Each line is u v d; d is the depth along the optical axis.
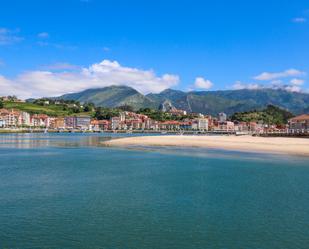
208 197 34.66
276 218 27.75
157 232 24.72
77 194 36.19
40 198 34.34
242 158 69.25
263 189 38.19
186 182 42.59
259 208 30.59
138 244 22.58
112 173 50.22
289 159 66.81
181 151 88.12
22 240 23.20
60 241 23.06
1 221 27.09
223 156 73.50
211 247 22.09
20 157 75.38
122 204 32.00
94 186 40.41
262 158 68.88
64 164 61.41
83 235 24.14
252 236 23.94
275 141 120.75
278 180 43.53
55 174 49.44
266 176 46.62
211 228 25.47
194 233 24.48
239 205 31.70
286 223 26.53
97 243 22.75
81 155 79.56
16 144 130.75
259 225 26.12
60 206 31.33
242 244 22.59
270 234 24.28
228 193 36.38
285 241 23.05
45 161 66.62
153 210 30.14
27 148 106.31
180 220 27.34
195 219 27.53
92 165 59.72
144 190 38.03
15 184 41.69
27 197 34.81
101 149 99.00
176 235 24.16
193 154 79.06
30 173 50.53
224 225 26.14
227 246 22.27
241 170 52.34
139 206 31.36
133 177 46.56
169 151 88.56
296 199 33.66
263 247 22.11
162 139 141.62
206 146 104.50
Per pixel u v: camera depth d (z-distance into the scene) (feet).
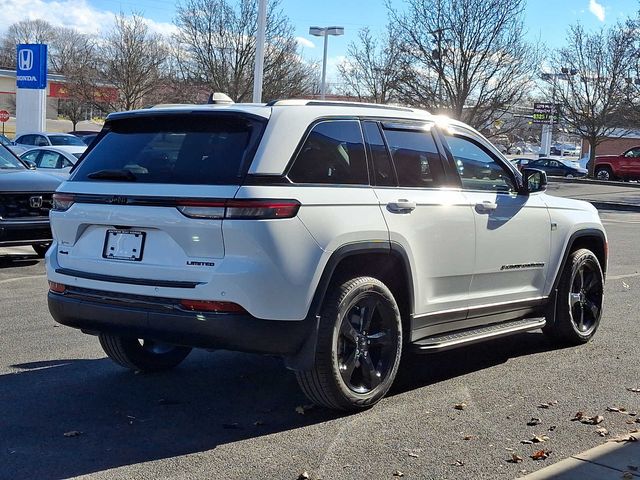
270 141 15.26
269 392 18.31
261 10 73.46
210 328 14.58
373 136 17.38
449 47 100.32
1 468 13.69
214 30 121.90
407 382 19.39
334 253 15.61
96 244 16.20
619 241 54.60
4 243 34.81
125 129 17.22
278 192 14.93
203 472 13.62
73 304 16.33
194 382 19.03
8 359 20.68
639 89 115.96
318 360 15.61
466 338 18.97
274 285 14.73
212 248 14.67
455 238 18.61
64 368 19.99
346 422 16.28
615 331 25.38
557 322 22.84
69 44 275.18
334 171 16.21
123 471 13.64
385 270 17.22
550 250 22.00
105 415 16.56
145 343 19.65
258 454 14.48
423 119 18.86
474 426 16.15
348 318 16.20
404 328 17.79
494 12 99.55
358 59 119.03
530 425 16.29
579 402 17.90
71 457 14.24
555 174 141.38
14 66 303.27
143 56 142.72
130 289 15.38
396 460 14.25
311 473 13.62
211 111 15.78
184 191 14.92
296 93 125.80
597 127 130.62
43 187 35.81
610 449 14.71
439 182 18.65
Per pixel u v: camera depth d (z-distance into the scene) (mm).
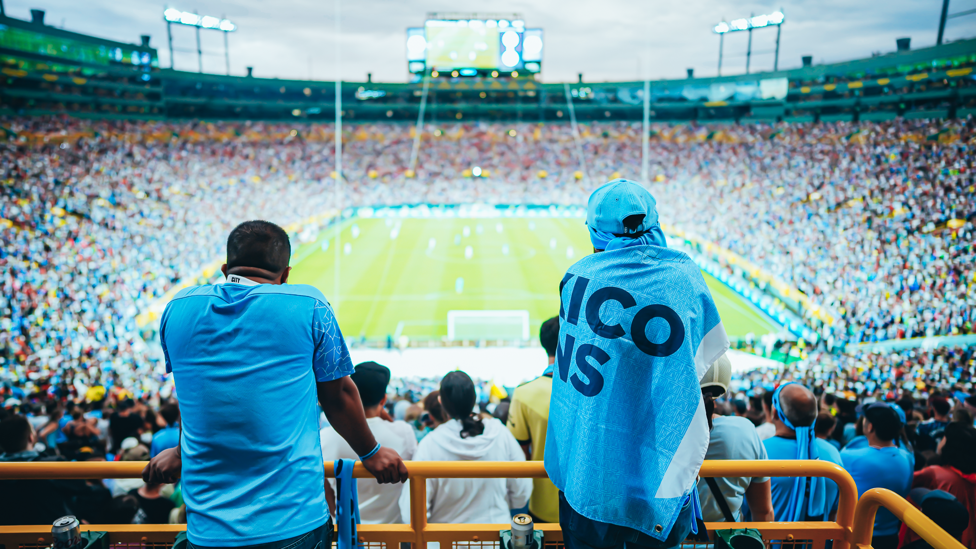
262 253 2021
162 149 47000
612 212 1814
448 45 60719
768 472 2258
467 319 22797
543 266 30125
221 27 55281
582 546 1848
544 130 59375
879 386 13633
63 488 4074
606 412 1712
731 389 13383
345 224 40812
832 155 41469
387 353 19906
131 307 21250
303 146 54156
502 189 48469
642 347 1684
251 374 1790
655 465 1663
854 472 4223
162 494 4754
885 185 34812
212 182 42531
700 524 1988
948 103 44906
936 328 19406
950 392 12727
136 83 53562
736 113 57781
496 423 3238
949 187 32375
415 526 2283
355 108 60531
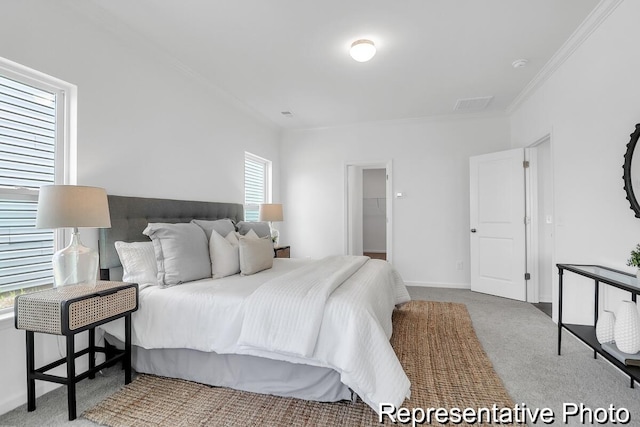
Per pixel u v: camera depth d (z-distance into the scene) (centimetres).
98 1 218
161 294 214
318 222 540
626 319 185
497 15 235
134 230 255
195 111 343
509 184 416
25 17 192
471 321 324
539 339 277
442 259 488
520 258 405
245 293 207
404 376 172
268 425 165
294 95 395
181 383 206
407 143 502
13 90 195
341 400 185
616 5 219
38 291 192
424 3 222
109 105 245
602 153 242
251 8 227
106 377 216
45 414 176
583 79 265
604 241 241
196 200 342
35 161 205
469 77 344
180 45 277
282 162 556
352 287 216
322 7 226
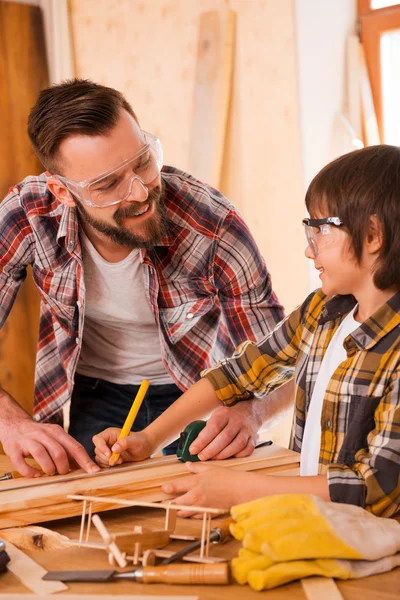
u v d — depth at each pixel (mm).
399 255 1119
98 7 3441
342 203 1125
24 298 3281
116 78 3479
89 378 1930
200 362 1832
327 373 1283
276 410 1489
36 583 902
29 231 1717
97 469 1264
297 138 3221
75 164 1419
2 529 1099
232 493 1108
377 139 3416
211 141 3199
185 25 3275
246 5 3199
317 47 3271
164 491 1167
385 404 1102
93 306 1764
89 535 1088
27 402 3281
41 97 1466
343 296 1306
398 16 3277
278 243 3322
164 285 1715
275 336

*-*-*

**Your instructions**
Please list every line of the records that contains "pixel".

**Exercise result**
Per pixel u v: camera depth d (z-distance into the scene) (feet).
Per pixel u v: camera depth d (z-distance into the scene) (mm).
Per pixel u v: camera depth d (z-distance into the scene) (centimetres).
u v d — depth at each pixel (mm).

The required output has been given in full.